Mappings between code system concepts are only intended to be defined in the context of a particular business usage. The business use case is normally defined by the specification of the source and target value sets. The mappings may be useful in other contexts, but this must be determined based on the context of use and meaning; it cannot be taken for granted automatically. An example where the usage context is important for choosing the correct mapping is mapping from a clinical terminology (e.g. SNOMED CT-Systematized Nomenclature of Medicine Clinical Terms) to a classification (e.g. ICD-10, International Classification of Diseases 10th Revision) for either data analysis or billing. Mappings in the data analysis context would be targeted for an appropriate classification (often at a higher level), whereas in the billing context there may be specific requirements to be met (e.g. leaf level codes only) that could result in multiple mappings for a single source concept and then require additional information beyond the source concept itself in order to select the correct final mapping.
Note that all code systems (explicit or implicit) represented in FHIR have URI (Uniform Resource Identifier) identifiers for value sets (also either explicit or implicit) that include the entire code system, and these “all codes” value sets can be used for mappings that are valid in all use contexts that are appropriate for the code system.
Each mapping for a concept from the source to target system includes an equivalence property that specifies how similar the mapping is (or, in some cases, that there is no valid mapping). There is one element for each concept or field in the source value set or system that needs to be mapped. Each source concept may have multiple targets:
– because there are multiple possible mappings (e.g., ambiguous)
– to specify a correct map, and specify other mappings as invalid
– when there are multiple mappings depending on the values of other elements (dependsOn)
There should be at least one target for each element, but some incomplete concept maps might not have a target for each concept.
A key concept for the Concept Map resource is the translate operation. This operation is a formal definition of an API by which a terminology server can allow clients to ask for a translation to be done based on the content in the Concept Map resource. As such it also provides a useful perspective on the operational use of Concept Map resources in any context.
Fast Healthcare Interoperability Resources (FHIR) is a draft standard describing data formats and elements (known as “resources”) and an application programming interface (API) for exchanging electronic health records.
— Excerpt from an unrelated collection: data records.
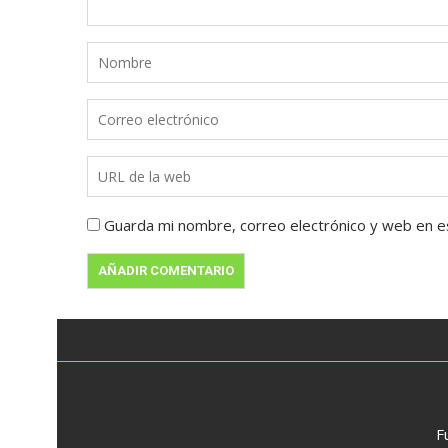
Guarda mi nombre, correo electrónico y web en e
F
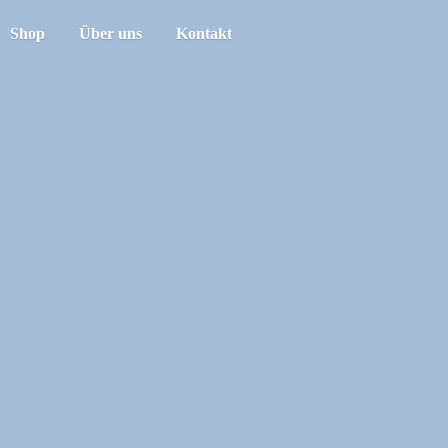
Shop
Über uns
Kontakt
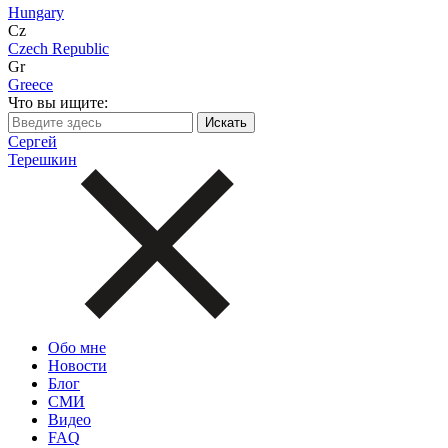
Hungary
Cz
Czech Republic
Gr
Greece
Что вы ищите:
Сергей
Терешкин
Обо мне
Новости
Блог
СМИ
Видео
FAQ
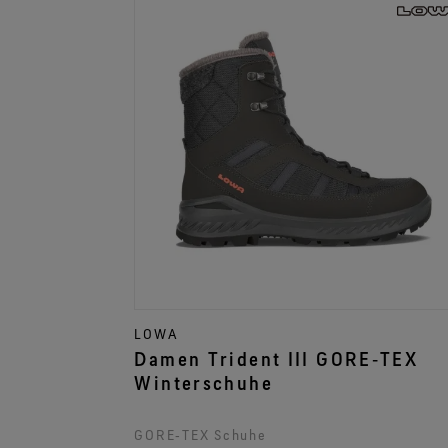
LOWA
Damen Trident III GORE‑TEX
Winterschuhe
GORE‑TEX Schuhe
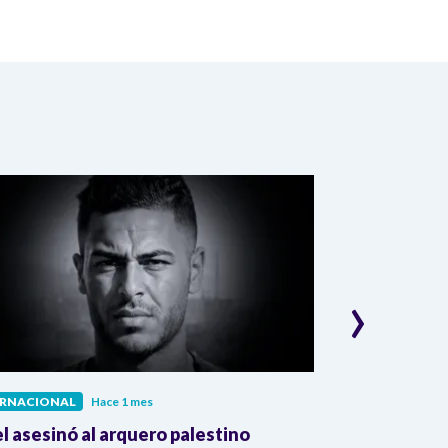
›
ERNACIONAL
Hace 1 mes
INTERNACIONAL
el asesinó al arquero palestino
The Guardian:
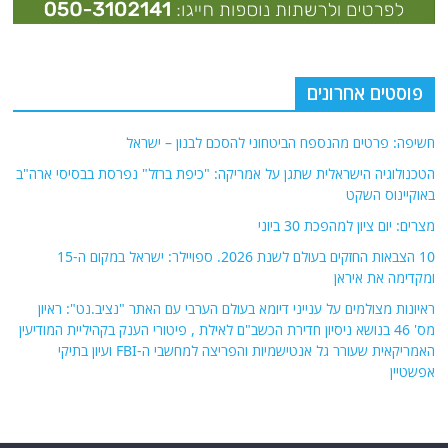
פוסטים אחרונים
חשיפה: פרטים מהנספח הביטחוני להסכם לבנון – ישראל
הטכנולוגיה הישראלית שתגן על אמריקה: "כיפת ברזל" נפרסת בבסיסי ארה"ב
באוקיינוס השקט
מצרים: יום ציון למהפכת 30 ביוני
10 הצבאות החזקים בעולם לשנת 2026. ספויילר: ישראל במקום ה-15
ומקדימה את איראן
ראיונות מצולמים על ענייני דיומא בעולם הערבי עם האתר "נציב.נט": ראיון
מס' 46 בנושא ניסיון חדירת הכשב"ם לאילת , פיטורי הענק בקהיליית המודיעין
האמריקאית שעורר גל אנטישמיות והפריצה למחשבי ה-FBI ועיון בתיקי
אפשטיין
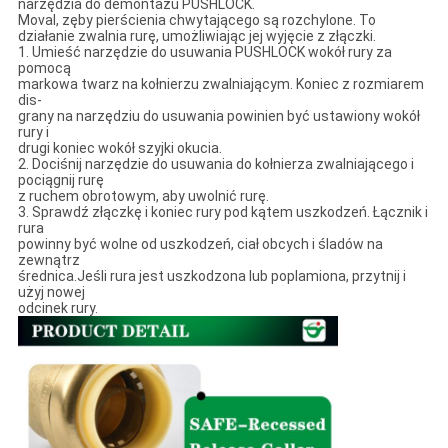
narzędzia do demontażu PUSHLOCK.
Moval, zęby pierścienia chwytającego są rozchylone. To
działanie zwalnia rurę, umożliwiając jej wyjęcie z złączki.
1. Umieść narzędzie do usuwania PUSHLOCK wokół rury za
pomocą
markowa twarz na kołnierzu zwalniającym. Koniec z rozmiarem
dis-
grany na narzędziu do usuwania powinien być ustawiony wokół
rury i
drugi koniec wokół szyjki okucia.
2. Dociśnij narzędzie do usuwania do kołnierza zwalniającego i
pociągnij rurę
z ruchem obrotowym, aby uwolnić rurę.
3. Sprawdź złączkę i koniec rury pod kątem uszkodzeń. Łącznik i
rura
powinny być wolne od uszkodzeń, ciał obcych i śladów na
zewnątrz
średnica.Jeśli rura jest uszkodzona lub poplamiona, przytnij i
użyj nowej
odcinek rury.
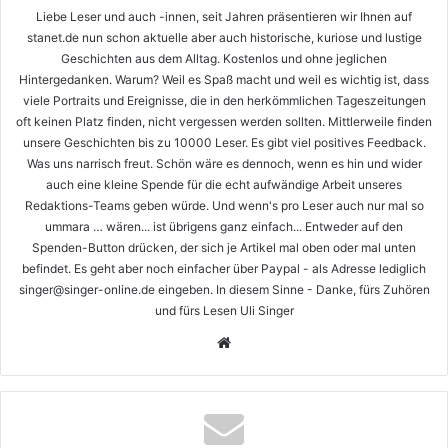
Liebe Leser und auch -innen, seit Jahren präsentieren wir Ihnen auf
stanet.de nun schon aktuelle aber auch historische, kuriose und lustige
Geschichten aus dem Alltag. Kostenlos und ohne jeglichen
Hintergedanken. Warum? Weil es Spaß macht und weil es wichtig ist, dass
viele Portraits und Ereignisse, die in den herkömmlichen Tageszeitungen
oft keinen Platz finden, nicht vergessen werden sollten. Mittlerweile finden
unsere Geschichten bis zu 10000 Leser. Es gibt viel positives Feedback.
Was uns narrisch freut. Schön wäre es dennoch, wenn es hin und wider
auch eine kleine Spende für die echt aufwändige Arbeit unseres
Redaktions-Teams geben würde. Und wenn's pro Leser auch nur mal so
ummara … wären... ist übrigens ganz einfach... Entweder auf den
Spenden-Button drücken, der sich je Artikel mal oben oder mal unten
befindet. Es geht aber noch einfacher über Paypal - als Adresse lediglich
singer@singer-online.de eingeben. In diesem Sinne - Danke, fürs Zuhören
und fürs Lesen Uli Singer
Webseite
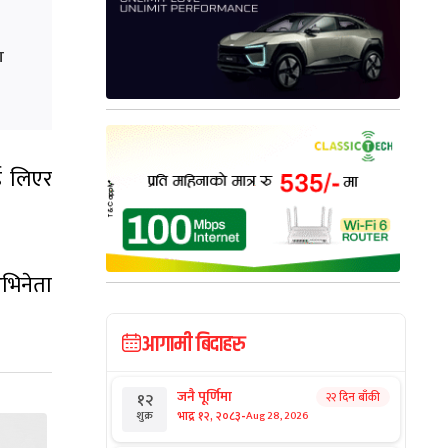
ग
ई लिएर
भिनेता
आगामी बिदाहरु
जनै पूर्णिमा
२२ दिन बाँकी
१२
-
भाद्र १२, २०८३
Aug 28, 2026
शुक्र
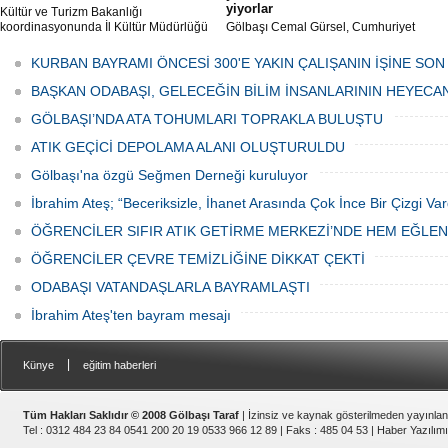
yiyorlar
Kültür ve Turizm Bakanlığı
koordinasyonunda İl Kültür Müdürlüğü
Gölbaşı Cemal Gürsel, Cumhuriyet
tarafından düzenlenen "Türk Mutfağı
Caddesi ve ara sokaklarda işyeri
Haftası" etkinlikleri Ankara'da devam
bulunan esnaf ve alışverişe gelen
KURBAN BAYRAMI ÖNCESİ 300'E YAKIN ÇALIŞANIN İŞİNE SON
ediyor.
vatandaşlar park cezaları yüzünden
canından bezdi.
BAŞKAN ODABAŞI, GELECEĞİN BİLİM İNSANLARININ HEYECA
GÖLBAŞI’NDA ATA TOHUMLARI TOPRAKLA BULUŞTU
ATIK GEÇİCİ DEPOLAMA ALANI OLUŞTURULDU
Gölbaşı'na özgü Seğmen Derneği kuruluyor
İbrahim Ateş; “Beceriksizle, İhanet Arasında Çok İnce Bir Çizgi Var
ÖĞRENCİLER SIFIR ATIK GETİRME MERKEZİ’NDE HEM EĞLE
ÖĞRENCİLER ÇEVRE TEMİZLİĞİNE DİKKAT ÇEKTİ
ODABAŞI VATANDAŞLARLA BAYRAMLAŞTI
İbrahim Ateş'ten bayram mesajı
|
Künye
eğitim haberleri
Tüm Hakları Saklıdır © 2008 Gölbaşı Taraf
| İzinsiz ve kaynak gösterilmeden yayınla
Tel : 0312 484 23 84 0541 200 20 19 0533 966 12 89 | Faks : 485 04 53 |
Haber Yazılımı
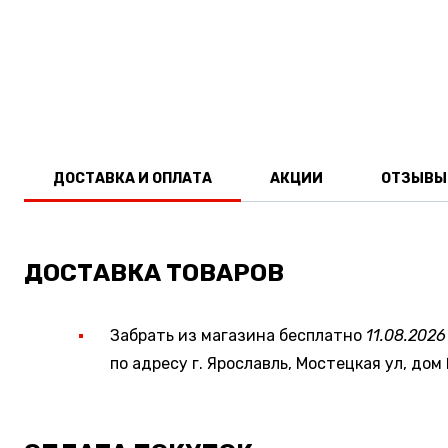
ДОСТАВКА И ОПЛАТА
АКЦИИ
ОТЗЫВЫ
ДОСТАВКА ТОВАРОВ
Забрать из магазина бесплатно
11.08.2026
по адресу г. Ярославль, Мостецкая ул, дом 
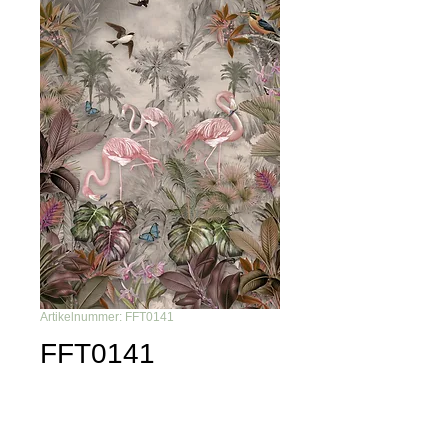
Artikelnummer: FFT0141
FFT0141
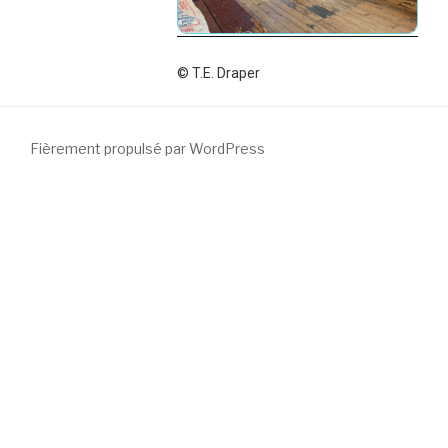
© T.E. Draper
Fièrement propulsé par WordPress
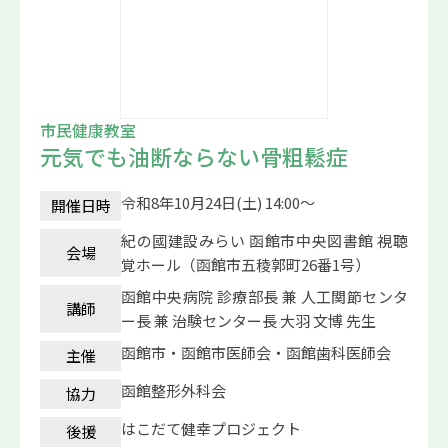
市民健康教室
元気でも油断ならない骨粗鬆症
令和8年10月24日(土) 14:00～
開催日時
紀の國建設みらい 函館市中央図書館 視聴
会場
覚ホール（函館市五稜郭町26番1号）
函館中央病院 診療部長 兼 人工関節センタ
講師
ー長 兼 治験センター長 大羽 文博 先生
函館市・函館市医師会・函館歯科医師会
主催
函館整形外科会
協力
はこだて健幸プロジェクト
後援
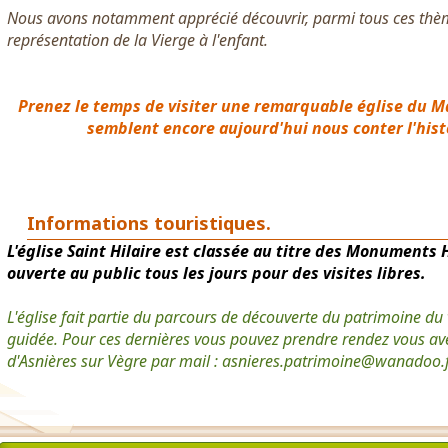
Nous avons notamment apprécié découvrir, parmi tous ces th
représentation de la Vierge à l'enfant.
Prenez le temps de visiter une remarquable église du M
semblent encore aujourd'hui nous conter l'histo
Informations touristiques.
L'église Saint Hilaire est classée au titre des Monuments 
ouverte au public tous les jours pour des visites libres.
L'église fait partie du parcours de découverte du patrimoine du v
guidée. Pour ces dernières vous pouvez prendre rendez vous ave
d'Asnières sur Vègre par mail : asnieres.patrimoine@wanadoo.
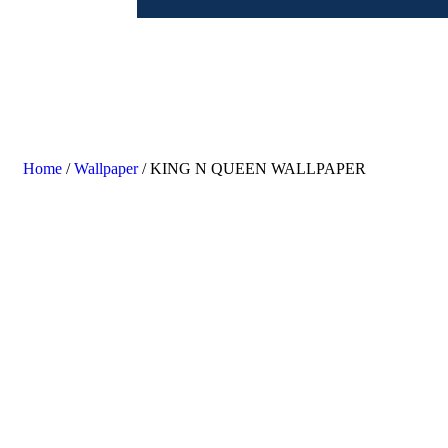
Home
/
Wallpaper
/ KING N QUEEN WALLPAPER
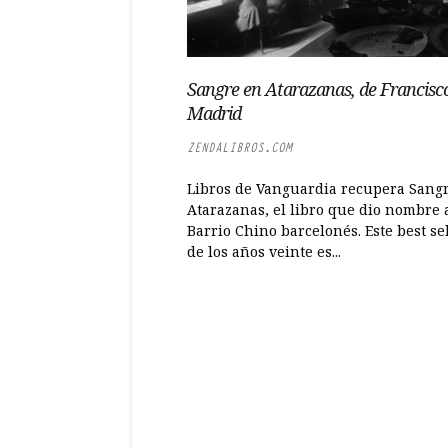
Sangre en Atarazanas, de Francisc
Madrid
ZENDALIBROS.COM
Libros de Vanguardia recupera Sang
Atarazanas, el libro que dio nombre 
Barrio Chino barcelonés. Este best se
de los años veinte es...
The standard was created by the Health Level Seven International (HL7) health-care standards organization.
Its goal is to facilitate interoperation between legacy healthcare systems, to make it easy to provide healthcare information to healthcare providers and individuals on a wide variety of devices from computers to tablets to cell phones, and to allow third-party application developers to provide medical applications which can be easily integrated into existing systems.
FHIR provides an alternative to document-centric approaches by directly exposing discrete data elements as services. For example, basic elements of healthcare like patients, admissions, diagnostic reports and medications can each be retrieved and manipulated via their own resource URLs (Uniform Resource Locators). FHIR was supported at an American Medical Informatics Association meeting by many EHR (Electronic Health Record) vendors which value its open and extensible nature.